> **Source text**:
· · · ·

Viking Cruise Fado Singer

We had lunch in the República (house of students) and were entertained  by students and ex-students singing Fado, the very emotional heart-felt  form of singing usually accompanied by the Portuguese guitar. Originally in Portugal only men sang Fado but in 1891 female students at Coimbra  began singing and now both sexes perform the mournful melodies.

Porto 2 Bridges

On to Porto, made famous for the fortified Port Wine on which the city’s prosperity was built. The city of Porto, originally name Portoscali, is separated by the Douro River with Porto on one side and Scali (now Vila Nova de Gaia) on the other. Porto is referred to as the City Of Bridges for the six that span the river, two by Gustave Eiffel, of Eiffel Tower fame. The historic Old Town Center is a UNESCO World Heritage Site and  across the river in Vila Nova de Gaia, we had the opportunity to learn  about and taste Port wine at one of the many wine-shipper cellars along  the waterfront.

Porto São Bento Railway Station

No visitor to Porto should miss the São Bento railway station where one  of the most romantic stories is played out in azulejo tiles. In 1386  King John, a infamous man-about-town was married to Philippa of  Lancaster, eldest daughter of John of Gaunt, to seal a vital alliance  with England. They did not know each other; in fact their marriage was  by proxy as was the custom of the times and supposedly when they first  met they did not like each other. King John was charming and handsome  and Philippa apparently lost her heart to him. So the story goes,  Philippa, a pious young woman, tried to lay down the law and told John  to shape up and stop playing around. When he refused she returned to  England. John realizing the error of his ways ran after her espousing  undying love. She returned to Portugal, they had nine children, one of  which was Henry the Navigator, and enjoyed a long, faithful and loving  marriage. End of story. (Editor’s Note: I could not find reference to  this story in a history book but our Porto guide assured me it was  gospel and besides the tiles were beautiful).

· · · ·

> **Extracted material**:
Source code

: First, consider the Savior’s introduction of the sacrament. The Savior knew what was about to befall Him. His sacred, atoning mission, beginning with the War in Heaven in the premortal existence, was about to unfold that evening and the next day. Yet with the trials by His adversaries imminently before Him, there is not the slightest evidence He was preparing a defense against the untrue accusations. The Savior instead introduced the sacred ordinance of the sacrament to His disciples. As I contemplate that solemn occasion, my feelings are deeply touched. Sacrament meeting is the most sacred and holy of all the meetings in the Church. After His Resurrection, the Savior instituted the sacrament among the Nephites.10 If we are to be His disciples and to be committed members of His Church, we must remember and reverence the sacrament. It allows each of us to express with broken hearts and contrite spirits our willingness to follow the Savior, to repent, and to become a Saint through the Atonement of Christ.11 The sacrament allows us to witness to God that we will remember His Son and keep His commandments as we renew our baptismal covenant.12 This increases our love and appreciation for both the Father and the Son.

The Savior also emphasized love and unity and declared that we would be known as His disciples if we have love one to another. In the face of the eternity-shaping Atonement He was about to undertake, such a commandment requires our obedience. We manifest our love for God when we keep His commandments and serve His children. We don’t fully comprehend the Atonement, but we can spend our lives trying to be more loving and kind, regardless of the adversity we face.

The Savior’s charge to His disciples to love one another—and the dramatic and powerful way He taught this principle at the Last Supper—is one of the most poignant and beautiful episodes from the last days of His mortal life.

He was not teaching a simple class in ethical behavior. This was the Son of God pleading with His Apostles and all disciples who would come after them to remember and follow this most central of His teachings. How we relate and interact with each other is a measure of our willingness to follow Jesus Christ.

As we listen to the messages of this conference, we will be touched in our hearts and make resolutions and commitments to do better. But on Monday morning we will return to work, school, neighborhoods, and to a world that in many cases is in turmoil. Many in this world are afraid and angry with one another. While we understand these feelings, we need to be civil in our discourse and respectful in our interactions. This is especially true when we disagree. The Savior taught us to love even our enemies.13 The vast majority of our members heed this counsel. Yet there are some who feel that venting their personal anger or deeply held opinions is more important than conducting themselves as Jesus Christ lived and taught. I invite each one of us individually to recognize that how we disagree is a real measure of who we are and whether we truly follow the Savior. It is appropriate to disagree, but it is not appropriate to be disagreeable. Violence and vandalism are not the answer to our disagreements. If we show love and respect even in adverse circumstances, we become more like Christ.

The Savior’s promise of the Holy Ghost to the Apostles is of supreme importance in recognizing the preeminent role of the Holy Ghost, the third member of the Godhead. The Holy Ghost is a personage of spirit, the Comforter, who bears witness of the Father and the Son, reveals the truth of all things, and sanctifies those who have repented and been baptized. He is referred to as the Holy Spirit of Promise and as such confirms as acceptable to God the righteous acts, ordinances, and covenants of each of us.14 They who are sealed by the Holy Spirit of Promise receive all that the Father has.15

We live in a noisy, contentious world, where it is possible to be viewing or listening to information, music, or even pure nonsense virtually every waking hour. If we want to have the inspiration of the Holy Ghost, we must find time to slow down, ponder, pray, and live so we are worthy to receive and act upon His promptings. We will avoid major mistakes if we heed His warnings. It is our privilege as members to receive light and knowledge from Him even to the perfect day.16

· · · ·

> **Task to complete**: From the travel text about Portugal, return the passage from "Porto 2 Bridges" to "along  the waterfront.", copied word for word.

> **Answer section**:
Porto 2 Bridges

On to Porto, made famous for the fortified Port Wine on which the city’s prosperity was built. The city of Porto, originally name Portoscali, is separated by the Douro River with Porto on one side and Scali (now Vila Nova de Gaia) on the other. Porto is referred to as the City Of Bridges for the six that span the river, two by Gustave Eiffel, of Eiffel Tower fame. The historic Old Town Center is a UNESCO World Heritage Site and  across the river in Vila Nova de Gaia, we had the opportunity to learn  about and taste Port wine at one of the many wine-shipper cellars along  the waterfront.